Vulnerable groups and protective factors:

• Individuals: Older adults faced larger increases in the proportion of income spent on energy with extreme temperatures; middle-aged groups more often reported utility bill arrears.
• Households: Lone parents with children and lone-person households showed the largest increases in expenditure-based hardship; group or multi-family households and those in poorer housing quality had elevated consensual-based hardship. Renters were more susceptible than owner-occupiers.
• Housing/Neighbourhood: Good-quality and owner-occupied housing mitigated impacts. Areas with low greenspace coverage (≤10%) had higher hardship risks as heat intensified and became more frequent.
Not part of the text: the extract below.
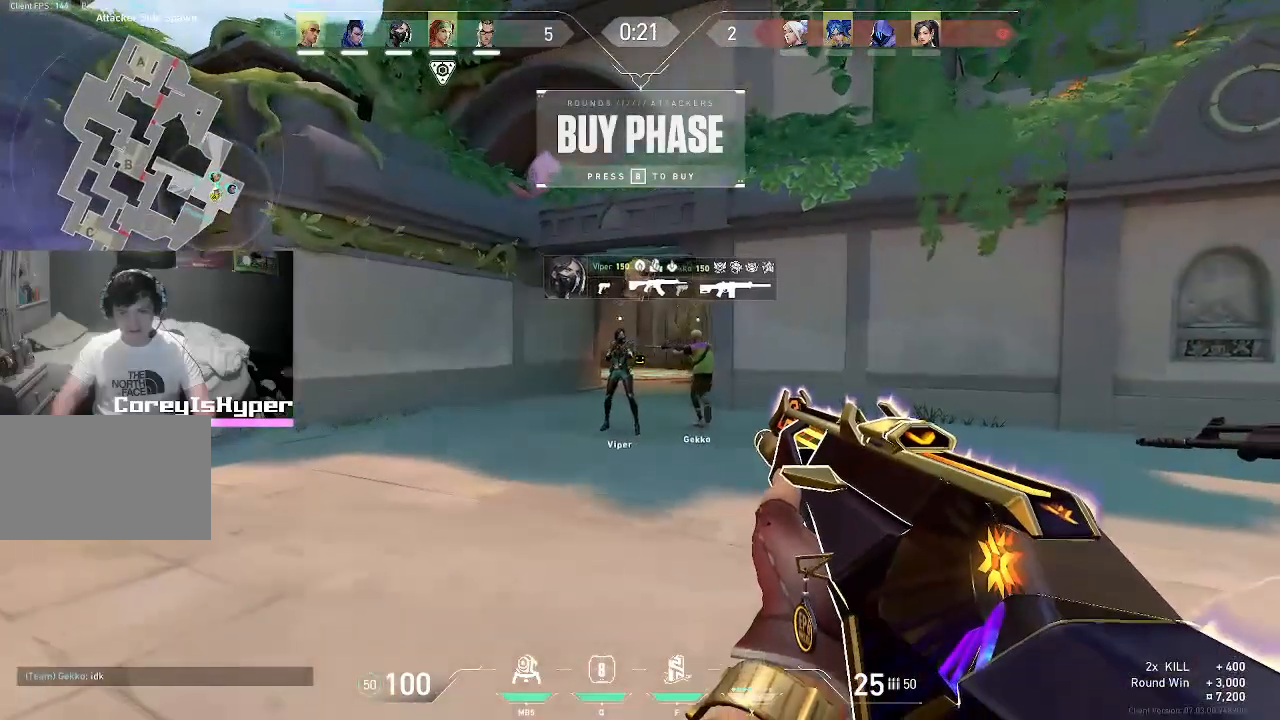
{"keys": [], "mouse": [], "events": []}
Areas with low density of small-scale renewable energy installations (≤1 unit/km²) faced greater risks; higher prevalence of renewables was associated with lower impacts, consistent with improved energy security.
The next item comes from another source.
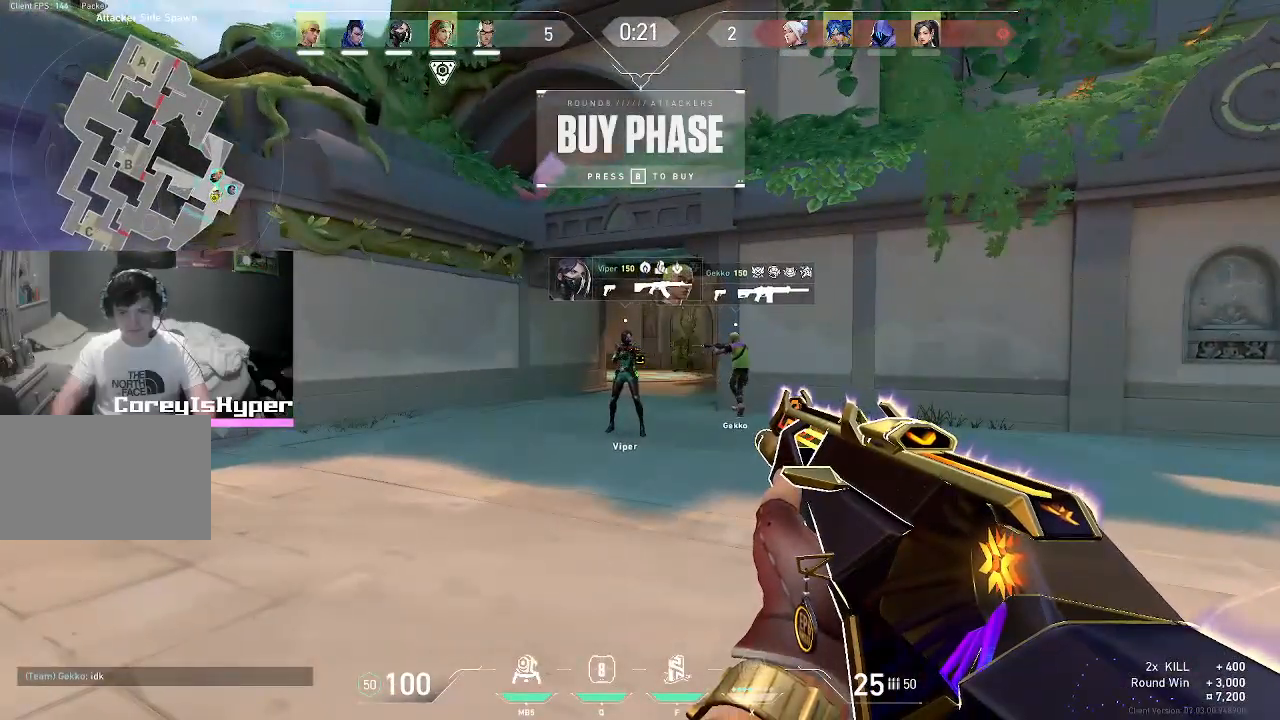
{"keys": [], "mouse": [], "events": []}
Geographic/climate interaction: The heat–hardship link was stronger in relatively colder areas, while the cold–hardship link was stronger in relatively warmer areas, suggesting heightened vulnerability where communities are less accustomed or adapted to specific temperature hazards.
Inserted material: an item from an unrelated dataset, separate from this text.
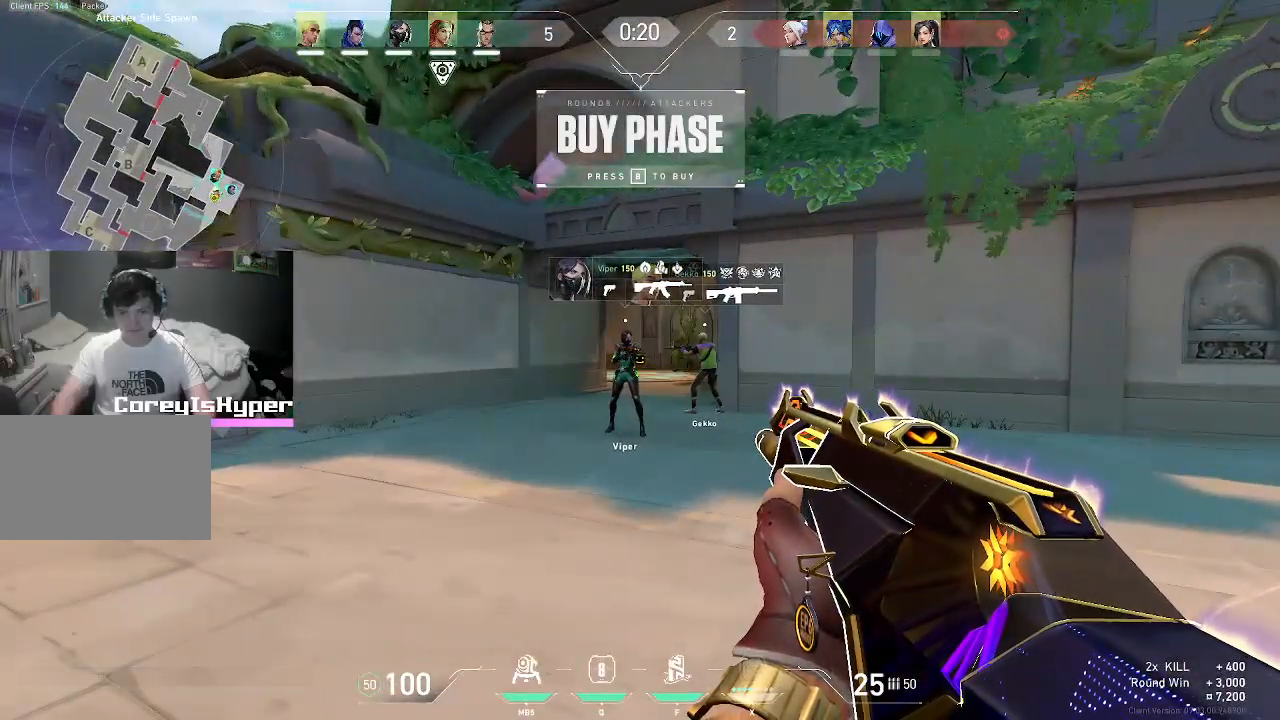
{"keys": ["tab"], "mouse": [], "events": [[200, "tab", "down"]]}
Projections (temperature-driven changes):

• RCP 4.5: Short run (2020–2039) increases of about +0.45% to +0.56% in risk of >10% energy expenditure and +2.24% to +2.47% in arrears; long run (2080–2099) increases of +0.08% to +0.52% (>10% expense) and +2.20% to +2.56% (arrears).
• RCP 8.5: Short run (2020–2039) increases of +0.32% to +0.52% (>10% expense) and +2.22% to +2.38% (arrears); long run (2080–2099) increases of +0.62% to +3.26% (>10% expense) and +2.32% to +2.76% (arrears).

Overall, risks are projected to rise more under high-emissions scenarios, and despite warming, energy hardship remains a persistent concern, especially in colder regions less prepared for heat and among vulnerable populations without adequate housing and neighbourhood adaptations.

The study shows that climate change, through more intense, frequent, and prolonged extremes of heat and cold, increases energy hardship and that these effects are unevenly distributed. Contrary to assumptions that warming might reduce energy hardship by lowering heating demand, excess heat is an increasingly important driver. The stronger heat effect in colder regions and stronger cold effect in warmer regions indicate maladaptation where local infrastructure, housing stock, and behaviours are not aligned with newly emerging climate hazards. Vulnerable groups—older adults, middle-aged households (for arrears), lone parents, lone persons, renters, and those in poor-quality housing—face greater hardship due to higher energy needs, constrained resources, and less efficient or lower-quality homes. Neighbourhood features such as greenspace and distributed renewables provide protective effects by moderating microclimates and enhancing energy security. The findings suggest that improvements in housing quality and energy efficiency, expansion of renewables, and urban greening can build adaptive capacity and reduce susceptibility. Projections under RCP 4.5 and 8.5 indicate that without substantial mitigation and adaptation, energy hardship risks will rise, reinforcing the need for targeted policies and investments tailored to local climate exposure and social vulnerability.

Energy hardship will remain a concern as average temperatures rise, with future hardship increasingly driven by extreme heat. Risks grow with greater intensity, frequency, and duration of heat and cold, and are concentrated among older adults, lone-person and single-parent households, renters, and those in poor-quality housing, especially in colder regions less prepared for heat. Improving adaptive capacity through stronger energy-efficiency standards, housing quality upgrades, renter protections and rights to repairs, strategic landscaping and urban greening, and wider uptake of renewable energy can mitigate risks. Policy and planning should target vulnerable groups and areas lacking protective infrastructure while anticipating shifts in local climate hazards under different emissions pathways. Future research could expand to additional adaptation measures, dynamic housing and energy market changes, and fine-grained spatial analyses to guide equitable climate resilience strategies.